== Problem ==
Transcribe the records below. Leave every word as it is.

== Information ==
========

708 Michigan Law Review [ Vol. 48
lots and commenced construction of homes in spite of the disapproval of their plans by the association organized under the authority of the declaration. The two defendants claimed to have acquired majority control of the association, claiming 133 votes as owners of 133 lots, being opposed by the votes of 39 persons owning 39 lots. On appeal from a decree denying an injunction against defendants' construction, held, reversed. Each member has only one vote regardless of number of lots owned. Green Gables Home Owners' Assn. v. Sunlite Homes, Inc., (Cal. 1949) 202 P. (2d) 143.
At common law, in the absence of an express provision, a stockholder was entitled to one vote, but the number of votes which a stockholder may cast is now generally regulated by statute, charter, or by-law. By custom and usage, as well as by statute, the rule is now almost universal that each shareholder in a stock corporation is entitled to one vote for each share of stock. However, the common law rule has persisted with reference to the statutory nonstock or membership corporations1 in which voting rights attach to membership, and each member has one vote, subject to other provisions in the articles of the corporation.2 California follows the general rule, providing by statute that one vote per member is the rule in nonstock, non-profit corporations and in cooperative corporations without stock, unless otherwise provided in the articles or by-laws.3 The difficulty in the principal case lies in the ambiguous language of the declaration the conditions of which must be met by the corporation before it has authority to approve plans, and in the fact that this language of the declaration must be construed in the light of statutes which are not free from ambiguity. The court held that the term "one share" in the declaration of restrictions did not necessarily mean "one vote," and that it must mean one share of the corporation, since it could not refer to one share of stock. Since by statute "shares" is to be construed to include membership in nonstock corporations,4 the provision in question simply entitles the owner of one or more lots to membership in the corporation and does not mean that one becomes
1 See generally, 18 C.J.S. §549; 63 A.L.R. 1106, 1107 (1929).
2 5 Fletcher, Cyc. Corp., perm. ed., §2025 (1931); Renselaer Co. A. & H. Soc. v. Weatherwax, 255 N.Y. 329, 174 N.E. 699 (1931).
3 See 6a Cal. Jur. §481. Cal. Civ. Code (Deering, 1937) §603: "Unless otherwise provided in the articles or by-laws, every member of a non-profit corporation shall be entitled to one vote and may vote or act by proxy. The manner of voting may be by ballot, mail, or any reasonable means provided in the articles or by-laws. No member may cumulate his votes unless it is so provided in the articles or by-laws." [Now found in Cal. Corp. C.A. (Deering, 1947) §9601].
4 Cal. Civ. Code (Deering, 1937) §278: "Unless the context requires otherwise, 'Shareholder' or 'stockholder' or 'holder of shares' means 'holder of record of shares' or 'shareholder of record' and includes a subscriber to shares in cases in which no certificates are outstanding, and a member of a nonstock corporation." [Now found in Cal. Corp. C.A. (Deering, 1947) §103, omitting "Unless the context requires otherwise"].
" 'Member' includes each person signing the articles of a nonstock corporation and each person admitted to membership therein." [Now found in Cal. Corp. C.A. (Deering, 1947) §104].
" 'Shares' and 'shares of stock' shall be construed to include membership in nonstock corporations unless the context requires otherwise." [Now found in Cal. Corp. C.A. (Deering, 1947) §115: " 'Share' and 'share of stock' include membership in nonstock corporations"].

========

== Result for this task ==
708 Michigan Law Review [ Vol. 48
lots and commenced construction of homes in spite of the disapproval of their plans by the association organized under the authority of the declaration. The two defendants claimed to have acquired majority control of the association, claiming 133 votes as owners of 133 lots, being opposed by the votes of 39 persons owning 39 lots. On appeal from a decree denying an injunction against defendants' construction, held, reversed. Each member has only one vote regardless of number of lots owned. Green Gables Home Owners' Assn. v. Sunlite Homes, Inc., (Cal. 1949) 202 P. (2d) 143.
At common law, in the absence of an express provision, a stockholder was entitled to one vote, but the number of votes which a stockholder may cast is now generally regulated by statute, charter, or by-law. By custom and usage, as well as by statute, the rule is now almost universal that each shareholder in a stock corporation is entitled to one vote for each share of stock. However, the common law rule has persisted with reference to the statutory nonstock or membership corporations1 in which voting rights attach to membership, and each member has one vote, subject to other provisions in the articles of the corporation.2 California follows the general rule, providing by statute that one vote per member is the rule in nonstock, non-profit corporations and in cooperative corporations without stock, unless otherwise provided in the articles or by-laws.3 The difficulty in the principal case lies in the ambiguous language of the declaration the conditions of which must be met by the corporation before it has authority to approve plans, and in the fact that this language of the declaration must be construed in the light of statutes which are not free from ambiguity. The court held that the term "one share" in the declaration of restrictions did not necessarily mean "one vote," and that it must mean one share of the corporation, since it could not refer to one share of stock. Since by statute "shares" is to be construed to include membership in nonstock corporations,4 the provision in question simply entitles the owner of one or more lots to membership in the corporation and does not mean that one becomes
1 See generally, 18 C.J.S. §549; 63 A.L.R. 1106, 1107 (1929).
2 5 Fletcher, Cyc. Corp., perm. ed., §2025 (1931); Renselaer Co. A. & H. Soc. v. Weatherwax, 255 N.Y. 329, 174 N.E. 699 (1931).
3 See 6a Cal. Jur. §481. Cal. Civ. Code (Deering, 1937) §603: "Unless otherwise provided in the articles or by-laws, every member of a non-profit corporation shall be entitled to one vote and may vote or act by proxy. The manner of voting may be by ballot, mail, or any reasonable means provided in the articles or by-laws. No member may cumulate his votes unless it is so provided in the articles or by-laws." [Now found in Cal. Corp. C.A. (Deering, 1947) §9601].
4 Cal. Civ. Code (Deering, 1937) §278: "Unless the context requires otherwise, 'Shareholder' or 'stockholder' or 'holder of shares' means 'holder of record of shares' or 'shareholder of record' and includes a subscriber to shares in cases in which no certificates are outstanding, and a member of a nonstock corporation." [Now found in Cal. Corp. C.A. (Deering, 1947) §103, omitting "Unless the context requires otherwise"].
" 'Member' includes each person signing the articles of a nonstock corporation and each person admitted to membership therein." [Now found in Cal. Corp. C.A. (Deering, 1947) §104].
" 'Shares' and 'shares of stock' shall be construed to include membership in nonstock corporations unless the context requires otherwise." [Now found in Cal. Corp. C.A. (Deering, 1947) §115: " 'Share' and 'share of stock' include membership in nonstock corporations"].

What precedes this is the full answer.